In early 1997, investment group United Leisure bought the 8.5-acre property where the Silver City Casino sat, with plans to develop a hotel-casino on the property.
In October 1999, San Francisco businessman Luke Brugnara purchased Silver City from United Casino Holdings LLC, at a cost of $31.5 million. At that time, the 20,000 sq ft (1,900 m2) casino was operated by Mandalay Resort Group, which leased the space. The casino had approximately 150 employees, and was planned to close at the end of the month. The closure occurred on October 31, 1999. Brugnara had applied for a gaming license in August 1999, but was still undergoing a pre-licensing investigation, which prevented him from keeping the casino open. Brugnara planned to fully remodel the casino and to demolish the adjacent Las Vegas Shopping Plaza, which was to become the site of two restaurants. Walgreens opened a store on the property on November 30, 1999.
By January 2000, Brugnara was planning to build a San Francisco-themed resort on the property. Brugnara planned to give Silver City a multimillion-dollar renovation, which would include building around the Walgreens store, with plans to have a fully operational hotel-casino by 2002. In March 2001, Brugnara's request for a gaming license was rejected.
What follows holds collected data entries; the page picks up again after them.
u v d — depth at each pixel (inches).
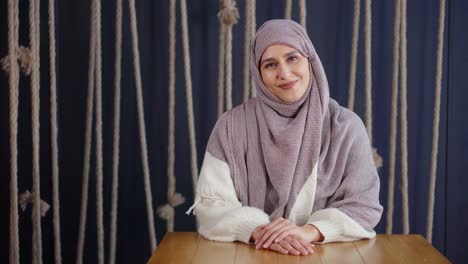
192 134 93.9
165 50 98.9
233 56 98.7
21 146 99.6
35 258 94.0
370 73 92.7
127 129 100.1
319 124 70.9
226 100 93.3
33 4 89.8
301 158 70.6
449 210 100.0
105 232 101.8
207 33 98.2
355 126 72.6
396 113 93.3
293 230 62.3
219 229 64.6
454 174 99.3
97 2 93.4
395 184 100.5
Brugnara had stated his intention to sue the Nevada Gaming Control Board if rejected, although he later dropped such plans.
By July 2001, Brugnara had begun reapplying for a gaming license to operate the casino. In May 2002, it was announced that Brugnara had sold the casino and its 3.5-acre property to Angelo, Gordon & Co., which planned to demolish it and build a Ross clothing store. Brugnara retained six acres of vacant property located behind the casino. In 2003, Brugnara was planning to build a 24-story, 304-room hotel and casino resort on the property. The resort, to be named "Tycoon", was to be designed by Lee Linton, with an expected cost of approximately $100 million.